Design and validation of a next generation sequencing assay for hereditary BRCA1 and BRCA2 mutation testing

View article
PeerJ
Note that a Preprint of this article also exists, first published October 30, 2015.

Introduction

Hereditary breast and ovarian cancer syndrome (HBOC) is associated with mutations in tumor suppressor genes BRCA1 and BRCA2. Genetic analysis for individuals who are at risk for HBOC has become widely accepted. Several professional organizations and expert panels, including the National Comprehensive Cancer Network (NCCN) (National Comprehensive Cancer Network, 2014), the American Society of Clinical Oncology (ASCO) (Robson et al., 2010), the American Society of Human Genetics (ASHG) (American Society of Human Genetics, 1994), the American College of Medical Genetics and Genomics (ACMG) (Hampel et al., 2015), the National Society of Genetic Counselors (NSGC) (Hampel et al., 2015), the US Preventive Services Task Force (USPSTF) (Nelson et al., 2014), the Society of Gynecologic Oncologists (SGO) (Lancaster et al., 2007), and the European Society for Medical Oncology (ESMO) (Balmaña et al., 2011) have developed clinical criteria and practice guidelines for identifying individuals who may benefit from BRCA1 or BRCA2 mutation testing. In general, personalized risk assessment, genetic counseling, and often BRCA1/2 testing and management are recommended for individuals with a significant personal and/or family history of breast, ovarian, pancreatic and/or prostate cancer.

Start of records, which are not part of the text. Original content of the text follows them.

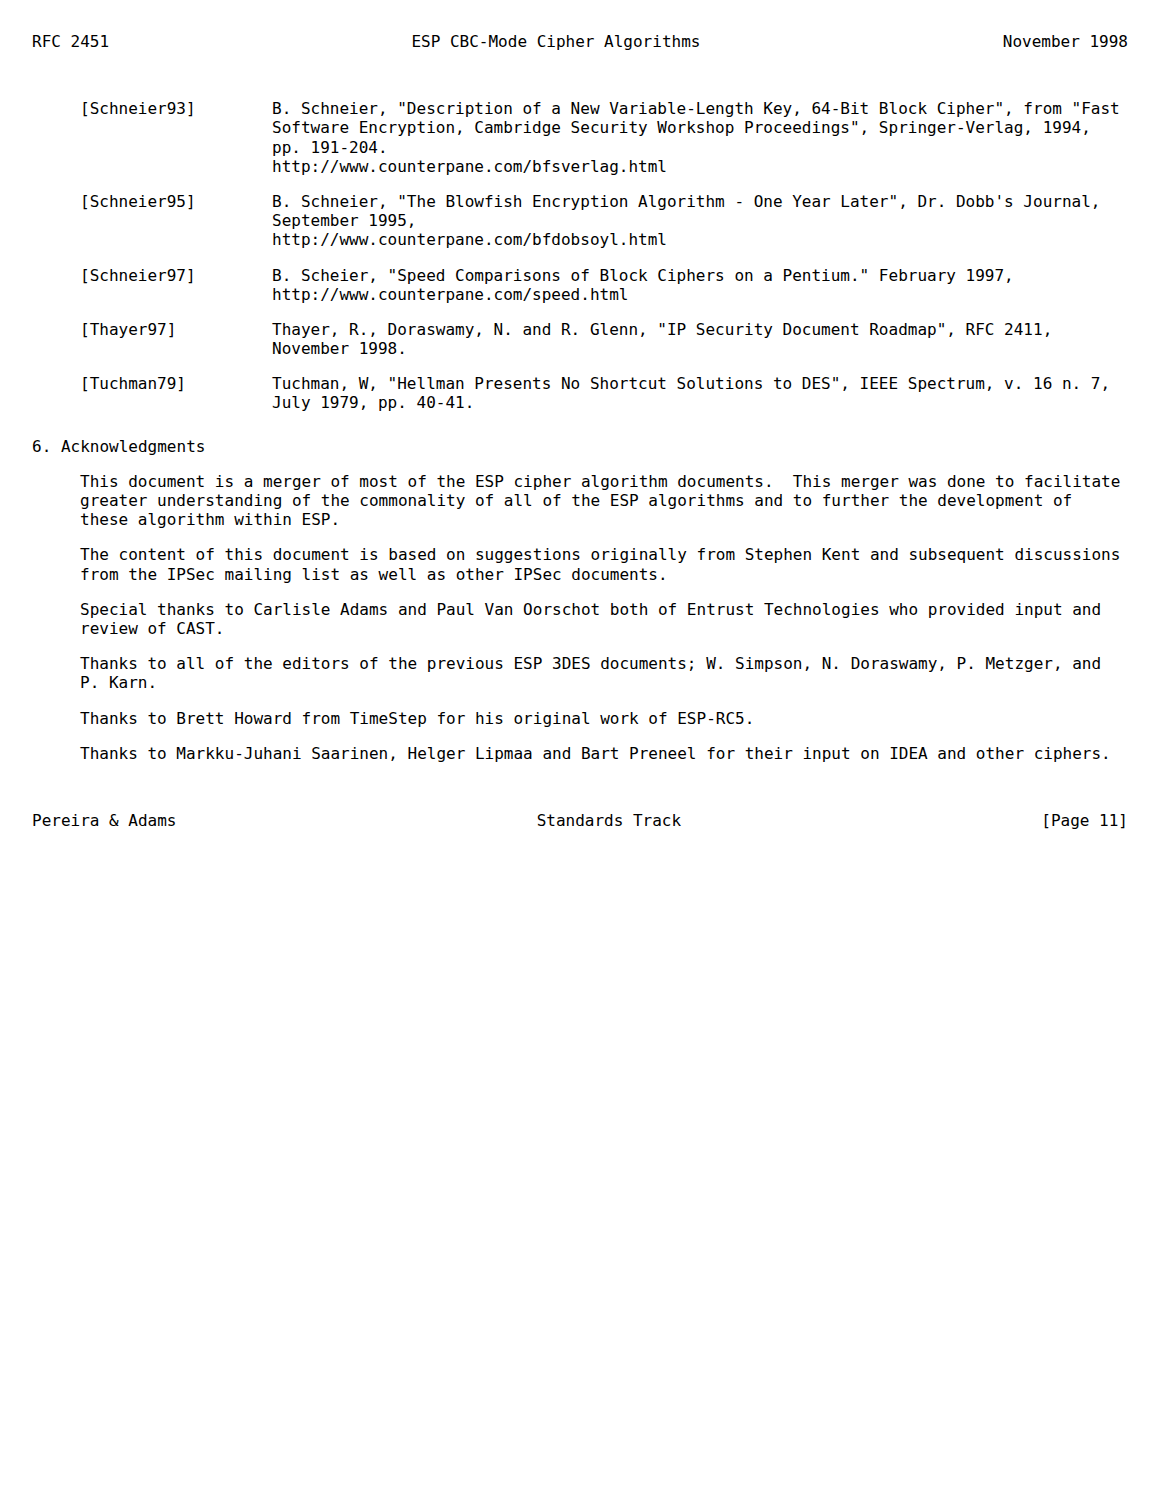RFC 2451 ESP CBC-Mode Cipher Algorithms November 1998
[Schneier93]
B. Schneier, "Description of a New Variable-Length Key, 64-Bit Block Cipher", from "Fast Software Encryption, Cambridge Security Workshop Proceedings", Springer-Verlag, 1994, pp. 191-204.
http://www.counterpane.com/bfsverlag.html
[Schneier95]
B. Schneier, "The Blowfish Encryption Algorithm - One Year Later", Dr. Dobb's Journal, September 1995,
http://www.counterpane.com/bfdobsoyl.html
[Schneier97]
B. Scheier, "Speed Comparisons of Block Ciphers on a Pentium." February 1997,
http://www.counterpane.com/speed.html
[Thayer97]
Thayer, R., Doraswamy, N. and R. Glenn, "IP Security Document Roadmap", RFC 2411, November 1998.
[Tuchman79]
Tuchman, W, "Hellman Presents No Shortcut Solutions to DES", IEEE Spectrum, v. 16 n. 7, July 1979, pp. 40-41.
6. Acknowledgments
This document is a merger of most of the ESP cipher algorithm documents. This merger was done to facilitate greater understanding of the commonality of all of the ESP algorithms and to further the development of these algorithm within ESP.
The content of this document is based on suggestions originally from Stephen Kent and subsequent discussions from the IPSec mailing list as well as other IPSec documents.
Special thanks to Carlisle Adams and Paul Van Oorschot both of Entrust Technologies who provided input and review of CAST.
Thanks to all of the editors of the previous ESP 3DES documents; W. Simpson, N. Doraswamy, P. Metzger, and P. Karn.
Thanks to Brett Howard from TimeStep for his original work of ESP-RC5.
Thanks to Markku-Juhani Saarinen, Helger Lipmaa and Bart Preneel for their input on IDEA and other ciphers.
Pereira & Adams Standards Track [Page 11]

As suggested by various guidelines, individuals identified with BRCA1 or BRCA2 mutation are at significantly increased risk for breast, ovarian, prostate, pancreatic and possibly other cancers: a 12% general population risk for breast cancer rises to 50–80% for BRCA1 mutation carriers or 40–70% for BRCA2 mutation carriers (Petrucelli, Daly & Feldman, 2015). Screening for BRCA mutations is of great significance for breast and ovarian cancer prevention and early detection. Recommended risk-reducing options include increased screening, chemoprevention and/or prophylactic surgery (Balmaña et al., 2011; Hampel et al., 2015; Lancaster et al., 2007; National Comprehensive Cancer Network, 2014; Nelson et al., 2014; Robson et al., 2010; American Society of Human Genetics, 1994). Table 1 summarizes these options and their effect on cancer risks.

Table 1:
BRCA1 and BRCA2 cancer risk management options and effectiveness.
Risk management options Effectiveness
Prophylactic mastectomy Up to 90% reduction in breast cancer risk (Hartmann et al., 1999, 2001; Meijers-Heijboer et al., 2001)
Prophylactic oophorectomy ∼50% reduction in breast cancer risk when performed premenopausally (more pronounced effect for BRCA2 mutation carriers compared to BRCA1) (Kauff et al., 2002, 2008) up to 96% reduction in ovarian cancer risk (Olopade & Artioli, 2004; Rebbeck et al., 2002; Rutter et al., 2003)
Tamoxifen Up to 62% reduction in breast cancer risk among BRCA2 mutation carriers; up to 50% contralateral breast cancer risk reduction in both BRCA1 and BRCA2; limited data but appears to be more effective in BRCA2mutation carriers compared to BRCA1 (King et al., 2001; Metcalfe et al., 2005; Narod et al., 2000)
Oral contraceptives Up to 50% reduction in ovarian cancer risk (Iodice et al., 2010)
Breast MRI/mammogram No risk reduction, but earlier detection (Kuhl et al., 2010; Sardanelli et al., 2011; Warner et al., 2011)
Ovarian cancer screening (transvaginal ultrasound and serum cancer antigen 125 (CA-125)) No risk reduction and no effect on cancer mortality (Buys et al., 2011; Clarke-Pearson, 2009)
DOI: 10.7717/peerj.2162/table-1

Genetic testing for BRCA1/2 mutation status has the potential to offer multiple benefits. However, 20–73% of mutation carriers may not be identified by current guidelines (Alsop et al., 2012; Brozek et al., 2012; Frank et al., 2002; Kang et al., 2014; Norquist et al., 2013) or only meet current guidelines once they are diagnosed with ovarian cancer or early onset breast cancer, resulting in some researchers to call for more inclusive guidelines or even population screening (Finch et al., 2014; Gabai-Kapara et al., 2014; Metcalfe et al., 2013).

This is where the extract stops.